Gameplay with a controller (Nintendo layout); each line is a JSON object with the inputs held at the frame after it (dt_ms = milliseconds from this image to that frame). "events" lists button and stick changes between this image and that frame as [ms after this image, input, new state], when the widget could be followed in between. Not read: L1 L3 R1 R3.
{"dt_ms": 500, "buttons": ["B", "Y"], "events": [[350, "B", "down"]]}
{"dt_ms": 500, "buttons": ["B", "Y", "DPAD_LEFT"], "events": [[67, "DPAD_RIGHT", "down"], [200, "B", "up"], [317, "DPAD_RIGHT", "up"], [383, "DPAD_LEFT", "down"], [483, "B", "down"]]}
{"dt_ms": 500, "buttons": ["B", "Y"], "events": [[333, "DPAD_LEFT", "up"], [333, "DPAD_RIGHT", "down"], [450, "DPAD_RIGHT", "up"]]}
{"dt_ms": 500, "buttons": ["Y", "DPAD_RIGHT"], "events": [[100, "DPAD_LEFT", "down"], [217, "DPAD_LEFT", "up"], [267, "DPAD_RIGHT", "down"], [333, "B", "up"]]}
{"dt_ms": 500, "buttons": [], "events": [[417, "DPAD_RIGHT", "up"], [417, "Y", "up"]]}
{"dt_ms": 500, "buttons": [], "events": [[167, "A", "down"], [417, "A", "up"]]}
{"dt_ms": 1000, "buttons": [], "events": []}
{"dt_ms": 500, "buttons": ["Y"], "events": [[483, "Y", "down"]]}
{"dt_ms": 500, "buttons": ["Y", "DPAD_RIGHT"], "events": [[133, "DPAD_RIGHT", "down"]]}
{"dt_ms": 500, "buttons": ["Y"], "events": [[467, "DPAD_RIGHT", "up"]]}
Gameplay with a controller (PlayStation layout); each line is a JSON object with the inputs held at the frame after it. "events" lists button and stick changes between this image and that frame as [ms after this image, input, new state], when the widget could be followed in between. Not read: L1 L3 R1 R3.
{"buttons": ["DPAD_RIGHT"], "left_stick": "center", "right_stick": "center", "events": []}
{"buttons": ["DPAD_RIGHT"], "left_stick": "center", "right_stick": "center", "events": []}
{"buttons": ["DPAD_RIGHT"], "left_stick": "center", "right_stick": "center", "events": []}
★ ★ ★ ★ ★
▸ Exercise directions: Your answer should be a single number: the count of lines in the entries that contain "widget".

▸ Written response: 2